-- BEGIN Reading passage --
Taking BT Late Nite for a spin: $1 trip by public bus for ice cream, same $1 for trip with Uber back home

Starting Monday, scheduled bus service on several Bloomington Transit fixed routes are ending a couple hours earlier.

By around 9:30 p.m. on Monday, the big 40-foot buses on Routes 1, 2, 3, 4 and 5 had ended their runs for the day.

But Bloomington residents could still take rides using the public transportation system—from 9 a.m. to midnight—through a program that Bloomington Transit is marketing as BT Late Nite.

For areas of the city within a quarter mile of those early-ending routes, BT Late Nite now offers passengers who have a smartphone the option of taking rides using Uber or Lyft—for just the regular $1 fare. BT Late Nite operates Monday through Friday.

The difference between the actual cost of the ride on Uber/Lyft and the $1 fare paid by the passenger is covered by BT. Both ride hailing companies are handling the BT portion of the fare through a voucher system.

After the BT Late Nite test ride taken by The B Square on Monday evening, the Uber fare of $8.90 was still shown on the digital receipt as a “pending” charge against the B Square’s credit card. Based on Uber documentation, that should eventually be adjusted down to $1, with the rest of the amount covered by the BT Late Nite voucher.

The $7.90 that BT will pay for the B Square’s ride—from the Dairy Queen on South Walnut to 6th and Walnut streets downtown—is less than the average cost per rider that BT typically spends to provide late-night service using 40-foot buses.

At this month’s regular board meeting, planning and special projects manager Zac Hunec  briefed the five-member BT board on the typical cost per ride in the late evening, for the routes that that are seeing an earlier end to their regular bus service.

Starting around 9 p.m. the cost per ride using big buses is $10 to $12, but by 10 p.m. it goes up to $13 or $15, Hunec said. After 11 p.m. BT’s cost per ride goes up to around $25, Hunec said.

BT’s subsidy per ride for BT Late Night is limited to $19 per ride. That means if the number of riders stays about the same, BT is not expecting to see dramatically increased overall costs for BT Late Night, compared to the fixed-route service.

The B Square has not tested out the other option for BT Late Night, which is for passengers who need a wheelchair-accessible vehicle or do not have a smartphone. Those passengers are supposed to be able to arrange an on-demand ride by calling BT Dispatch at 812-336-7433.
-- END Reading passage --
To be done: Update the article on BT Late Nite from "By around 9:30" to "Monday through Friday." by writing it out again with "half mile" in place of "quarter mile".
-- BEGIN Entries shown --
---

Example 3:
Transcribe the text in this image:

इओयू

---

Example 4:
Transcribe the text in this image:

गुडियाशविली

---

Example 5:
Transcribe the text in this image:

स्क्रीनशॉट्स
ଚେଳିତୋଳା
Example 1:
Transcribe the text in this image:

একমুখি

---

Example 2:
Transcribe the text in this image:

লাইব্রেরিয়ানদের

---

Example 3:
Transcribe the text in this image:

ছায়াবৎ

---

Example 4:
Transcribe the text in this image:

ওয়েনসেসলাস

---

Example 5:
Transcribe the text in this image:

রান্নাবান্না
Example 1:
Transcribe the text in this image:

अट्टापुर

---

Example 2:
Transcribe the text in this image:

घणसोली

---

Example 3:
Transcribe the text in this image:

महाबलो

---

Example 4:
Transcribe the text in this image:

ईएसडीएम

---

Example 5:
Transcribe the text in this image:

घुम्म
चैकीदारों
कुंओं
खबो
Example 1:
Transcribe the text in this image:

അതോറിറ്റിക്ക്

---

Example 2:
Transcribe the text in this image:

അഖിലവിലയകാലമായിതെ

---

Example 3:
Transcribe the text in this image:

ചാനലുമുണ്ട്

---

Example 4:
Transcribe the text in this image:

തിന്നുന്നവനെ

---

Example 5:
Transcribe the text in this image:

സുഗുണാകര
-- END Entries shown --
-- BEGIN Entries shown --
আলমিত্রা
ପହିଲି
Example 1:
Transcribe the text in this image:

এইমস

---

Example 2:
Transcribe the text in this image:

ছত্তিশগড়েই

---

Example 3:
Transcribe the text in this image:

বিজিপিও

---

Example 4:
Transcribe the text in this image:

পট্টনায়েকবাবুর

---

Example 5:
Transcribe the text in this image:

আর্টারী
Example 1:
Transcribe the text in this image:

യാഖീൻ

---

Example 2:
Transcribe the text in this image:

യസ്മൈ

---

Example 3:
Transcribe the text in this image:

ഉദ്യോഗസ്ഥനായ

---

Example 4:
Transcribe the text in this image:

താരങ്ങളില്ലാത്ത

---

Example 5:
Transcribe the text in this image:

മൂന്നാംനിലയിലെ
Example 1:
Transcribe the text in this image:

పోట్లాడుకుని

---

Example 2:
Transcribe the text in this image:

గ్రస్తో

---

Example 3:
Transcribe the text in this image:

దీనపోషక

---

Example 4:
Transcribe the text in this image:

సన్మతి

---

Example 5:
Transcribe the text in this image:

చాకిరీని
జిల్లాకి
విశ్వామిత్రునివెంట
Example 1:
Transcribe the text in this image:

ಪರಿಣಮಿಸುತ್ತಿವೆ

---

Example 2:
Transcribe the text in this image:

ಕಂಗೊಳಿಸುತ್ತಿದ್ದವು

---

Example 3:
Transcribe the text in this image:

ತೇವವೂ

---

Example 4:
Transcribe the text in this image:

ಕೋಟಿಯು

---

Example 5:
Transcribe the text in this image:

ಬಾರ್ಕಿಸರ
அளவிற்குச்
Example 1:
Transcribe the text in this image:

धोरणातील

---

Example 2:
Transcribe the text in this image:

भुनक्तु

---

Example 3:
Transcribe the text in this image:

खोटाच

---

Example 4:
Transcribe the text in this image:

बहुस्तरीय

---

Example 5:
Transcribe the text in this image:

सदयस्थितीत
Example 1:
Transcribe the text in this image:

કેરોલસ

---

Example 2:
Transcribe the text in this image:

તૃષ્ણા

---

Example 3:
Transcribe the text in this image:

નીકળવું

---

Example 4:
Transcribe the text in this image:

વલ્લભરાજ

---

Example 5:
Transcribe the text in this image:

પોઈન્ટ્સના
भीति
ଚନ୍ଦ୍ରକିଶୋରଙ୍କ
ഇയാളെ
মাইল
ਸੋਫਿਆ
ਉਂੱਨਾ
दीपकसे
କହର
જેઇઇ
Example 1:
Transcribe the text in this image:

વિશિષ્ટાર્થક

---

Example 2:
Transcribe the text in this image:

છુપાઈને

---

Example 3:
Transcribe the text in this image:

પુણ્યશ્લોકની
-- END Entries shown --
Task solution:
By around 9:30 p.m. on Monday, the big 40-foot buses on Routes 1, 2, 3, 4 and 5 had ended their runs for the day.

But Bloomington residents could still take rides using the public transportation system—from 9 a.m. to midnight—through a program that Bloomington Transit is marketing as BT Late Nite.

For areas of the city within a half mile of those early-ending routes, BT Late Nite now offers passengers who have a smartphone the option of taking rides using Uber or Lyft—for just the regular $1 fare. BT Late Nite operates Monday through Friday.